En raison des peines précédemment reçues pour ses articles, les dispositions sur la récidive s'appliqueront aux nouvelles condamnations, ce qui signifie qu'Aygül purgera l'intégralité de sa peine dans un établissement pénitentiaire fermé. Il est à noter que la décision souligne que, compte tenu de la « personnalité délinquante du prévenu », la peine n'a pas été commuée en sanctions alternatives telles qu'une amende.

« ILS SÈMENT LA TERREUR AVEC L'ARME DE L'ÉTAT À LA CEINTURE, ET C'EST MOI QUI VAIS ALLER EN PRISON PARCE QUE JE NE SUIS PAS MORT »

Commentant le résultat du procès, Aygül a déclaré :

« J'avais dit que je risquais d'être condamné et arrêté parce que j'avais été agressé. J'avais dit qu'un procès ne pouvait pas être autant forcé en faveur de certains et au détriment d'autres. J'avais dit que chaque nouveau développement éclipsait le scandale précédent. Ce que nous disions se réalise point par point. Les agresseurs sont en liberté, ils recevront peut-être une peine très légère, seront réintégrés dans leurs fonctions et continueront à semer la terreur avec des bâtons à la main et l'arme de l'État à la ceinture.
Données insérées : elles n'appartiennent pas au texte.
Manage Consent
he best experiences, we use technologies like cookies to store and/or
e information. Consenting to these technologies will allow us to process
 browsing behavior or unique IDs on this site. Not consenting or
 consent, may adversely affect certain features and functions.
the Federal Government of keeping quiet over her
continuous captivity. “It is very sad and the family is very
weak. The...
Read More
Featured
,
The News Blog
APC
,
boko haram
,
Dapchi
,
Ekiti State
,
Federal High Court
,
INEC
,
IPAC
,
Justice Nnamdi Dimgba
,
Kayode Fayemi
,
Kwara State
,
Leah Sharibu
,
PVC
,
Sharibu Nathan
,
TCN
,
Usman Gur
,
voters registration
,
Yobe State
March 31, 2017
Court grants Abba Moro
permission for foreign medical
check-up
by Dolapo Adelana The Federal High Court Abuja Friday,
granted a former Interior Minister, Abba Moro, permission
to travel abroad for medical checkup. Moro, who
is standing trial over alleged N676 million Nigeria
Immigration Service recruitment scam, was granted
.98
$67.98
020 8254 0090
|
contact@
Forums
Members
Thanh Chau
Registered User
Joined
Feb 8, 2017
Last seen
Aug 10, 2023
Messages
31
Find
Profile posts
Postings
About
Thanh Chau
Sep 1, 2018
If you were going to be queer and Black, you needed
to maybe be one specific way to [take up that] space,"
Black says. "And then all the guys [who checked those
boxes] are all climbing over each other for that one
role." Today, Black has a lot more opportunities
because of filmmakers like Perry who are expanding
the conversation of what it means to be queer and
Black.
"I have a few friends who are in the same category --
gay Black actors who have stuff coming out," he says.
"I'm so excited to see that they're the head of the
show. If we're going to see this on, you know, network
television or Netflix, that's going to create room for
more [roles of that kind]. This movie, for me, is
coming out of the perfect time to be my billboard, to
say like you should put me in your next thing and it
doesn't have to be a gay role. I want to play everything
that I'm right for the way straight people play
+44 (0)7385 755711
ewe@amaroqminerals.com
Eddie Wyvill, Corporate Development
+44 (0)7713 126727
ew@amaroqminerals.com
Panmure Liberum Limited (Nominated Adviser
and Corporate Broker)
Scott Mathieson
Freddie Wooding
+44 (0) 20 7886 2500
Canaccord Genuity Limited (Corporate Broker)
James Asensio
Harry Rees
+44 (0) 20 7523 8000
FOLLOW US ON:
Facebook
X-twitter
Quant à moi, j'ai été agressé parce que je défendais les intérêts du public et du peuple, et je vais aller en prison parce que je ne suis pas mort, parce que j'ai survécu. »
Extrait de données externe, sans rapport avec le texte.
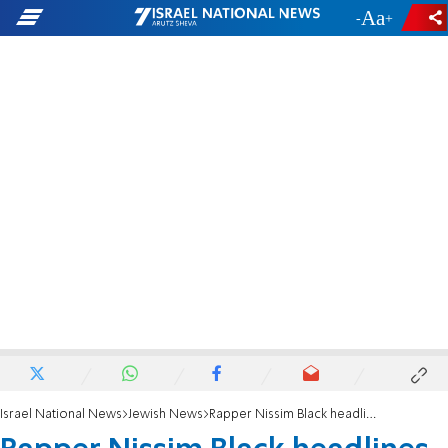
-
+
Israel National News
Jewish News
Rapper Nissim Black headlines Tzfat concert celebrating 'rebirth'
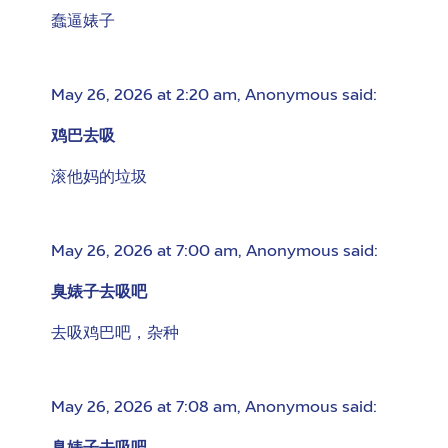
蠢逼婊子
May 26, 2026 at 2:20 am
,
Anonymous
said:
鸡巴去吸
滚他妈的垃圾
May 26, 2026 at 7:00 am
,
Anonymous
said:
臭婊子去吸吧
去吸鸡巴吧，杂种
May 26, 2026 at 7:08 am
,
Anonymous
said:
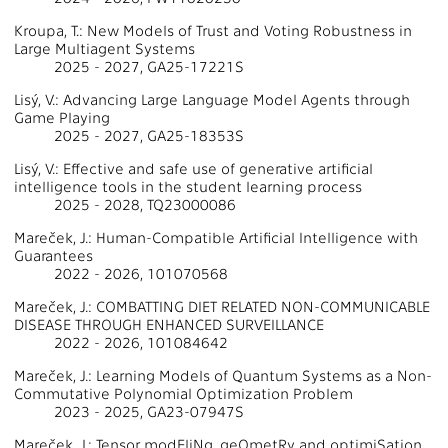
Kroupa, T.: New Models of Trust and Voting Robustness in
Large Multiagent Systems
2025 - 2027, GA25-17221S
Lisý, V.: Advancing Large Language Model Agents through
Game Playing
2025 - 2027, GA25-18353S
Lisý, V.: Effective and safe use of generative artificial
intelligence tools in the student learning process
2025 - 2028, TQ23000086
Mareček, J.: Human-Compatible Artificial Intelligence with
Guarantees
2022 - 2026, 101070568
Mareček, J.: COMBATTING DIET RELATED NON-COMMUNICABLE
DISEASE THROUGH ENHANCED SURVEILLANCE
2022 - 2026, 101084642
Mareček, J.: Learning Models of Quantum Systems as a Non-
Commutative Polynomial Optimization Problem
2023 - 2025, GA23-07947S
Mareček, J.: Tensor modEliNg, geOmetRy and optimiSation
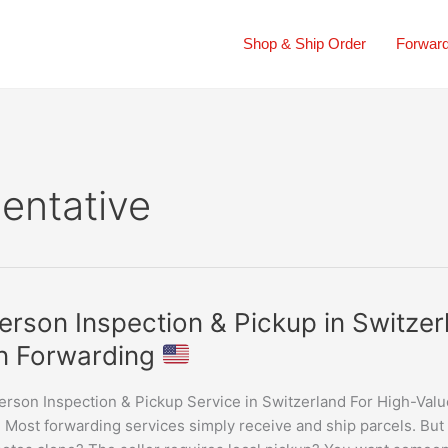
Shop & Ship Order
Forward
sentative
erson Inspection & Pickup in Switz
n Forwarding
ion
erson Inspection & Pickup Service in Switzerland For High-Val
Most forwarding services simply receive and ship parcels. But w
« La décision a été rendue par procédure simplifiée, mon avocat a fait appel, il y aura une audience. En cas d'audience, la réduction de peine accordée sera annulée et je serai condamné à 2 mois et 27 jours de prison. Le rapport de médecine légale est un document qui influence directement le montant de la peine. Le rapport fourni par l'institut de médecine légale saisi par le tribunal est contradictoire. Il existe une cicatrice permanente visible en deux points du visage. Le rapport indique qu'il y a un creux de 1,5 cm de diamètre sur l'os zygomatique et une autre cicatrice sur le front. Cependant, dans l'évaluation, il est indiqué qu'il n'y a pas de cicatrice permanente sur le visage. Le tribunal va rendre sa décision sur la base de ce rapport qui est contradictoire en lui-même. Nous allons également contester cela et demander à être envoyés dans un centre de médecine légale disposant d'unités plus avancées. »
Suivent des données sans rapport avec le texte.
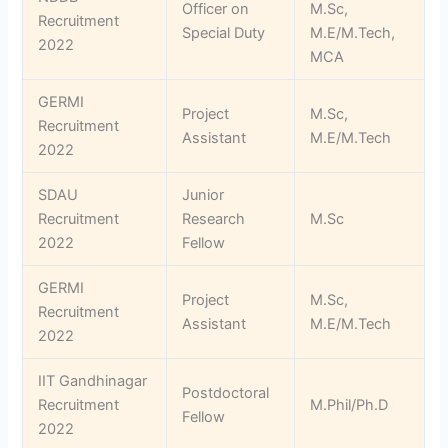
Officer on
M.Sc,
Recruitment
Special Duty
M.E/M.Tech,
2022
MCA
GERMI
Project
M.Sc,
Recruitment
Assistant
M.E/M.Tech
2022
SDAU
Junior
Recruitment
Research
M.Sc
2022
Fellow
GERMI
Project
M.Sc,
Recruitment
Assistant
M.E/M.Tech
2022
IIT Gandhinagar
Postdoctoral
Recruitment
M.Phil/Ph.D
Fellow
2022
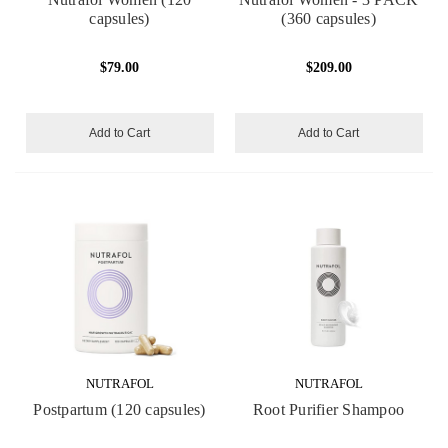
capsules)
(360 capsules)
$79.00
$209.00
Add to Cart
Add to Cart
NUTRAFOL
NUTRAFOL
Postpartum (120 capsules)
Root Purifier Shampoo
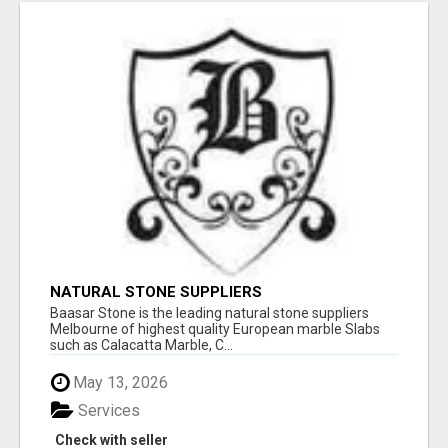
NATURAL STONE SUPPLIERS
Baasar Stone is the leading natural stone suppliers
Melbourne of highest quality European marble Slabs
such as Calacatta Marble, C...
May 13, 2026
Services
Check with seller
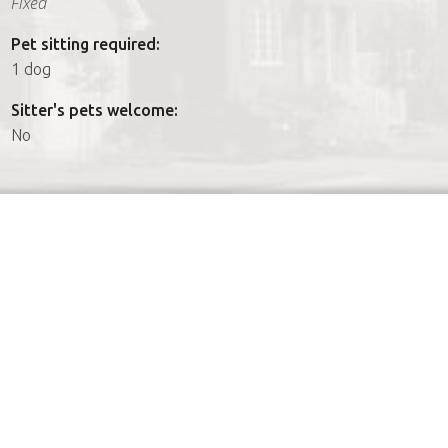
Fixed
Pet sitting required:
1 dog
Sitter's pets welcome:
No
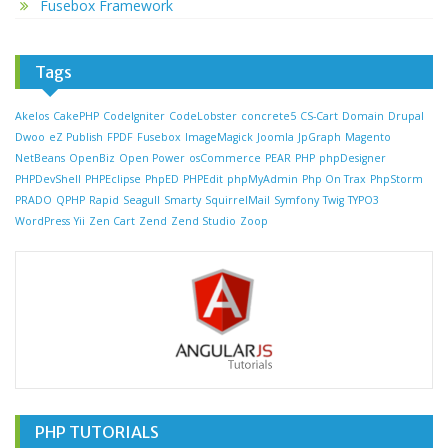
Fusebox Framework
Tags
Akelos
CakePHP
CodeIgniter
CodeLobster
concrete5
CS-Cart
Domain
Drupal
Dwoo
eZ Publish
FPDF
Fusebox
ImageMagick
Joomla
JpGraph
Magento
NetBeans
OpenBiz
Open Power
osCommerce
PEAR
PHP
phpDesigner
PHPDevShell
PHPEclipse
PhpED
PHPEdit
phpMyAdmin
Php On Trax
PhpStorm
PRADO
QPHP
Rapid
Seagull
Smarty
SquirrelMail
Symfony
Twig
TYPO3
WordPress
Yii
Zen Cart
Zend
Zend Studio
Zoop
PHP TUTORIALS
« TOUT LE MONDE SAIT QUE L'INCIDENT N'EST PAS ISOLÉ »

Affirmant que l'incident n'est pas un cas isolé et qu'aucune mesure n'a été prise concernant les instigateurs, Aygül a déclaré que « malgré les images et les déclarations équivalant à des aveux, les auteurs seront presque blanchis ». Aygül a poursuivi :

« Tout le monde sait que cet incident n'est pas isolé. Il n'y a pas de réponse aux questions : qui sont les instigateurs, de qui ont-ils reçu les instructions ? Au début, il y a eu une enquête rapide, transparente et efficace, et l'impression que la justice et l'administration feraient ce qu'il fallait s'était installée chez tout le monde. Cependant, alors que la réalité est évidente, le fait que le ministère de l'Intérieur lui-même qualifie l'événement de "bagarre", que le procès soit ouvert pour "blessures" et non pour "tentative de meurtre", qu'ils soient libérés dès la première audience, qu'une mesure d'éloignement soit prise contre moi, que je sois condamné à une peine de prison, et que le rapport de médecine légale soit favorable aux agresseurs de manière contradictoire, tout cela jette le discrédit sur le processus. Dans ces conditions, nous n'attendons honnêtement pas un résultat juste. »

LE PROCÈS AURA LIEU LE 25 JANVIER

Par ailleurs, la deuxième audience du procès dans lequel Engin Kaplan, garde du corps policier du maire de Tatvan Mehmet Emin Geylani, et Yücel Baysalı, garde du corps boxeur, sont jugés en liberté pour « blessures volontaires avec arme » contre le journaliste Aygül, se tiendra le jeudi 25 janvier à 15h00 devant le 2e tribunal correctionnel de Tatvan.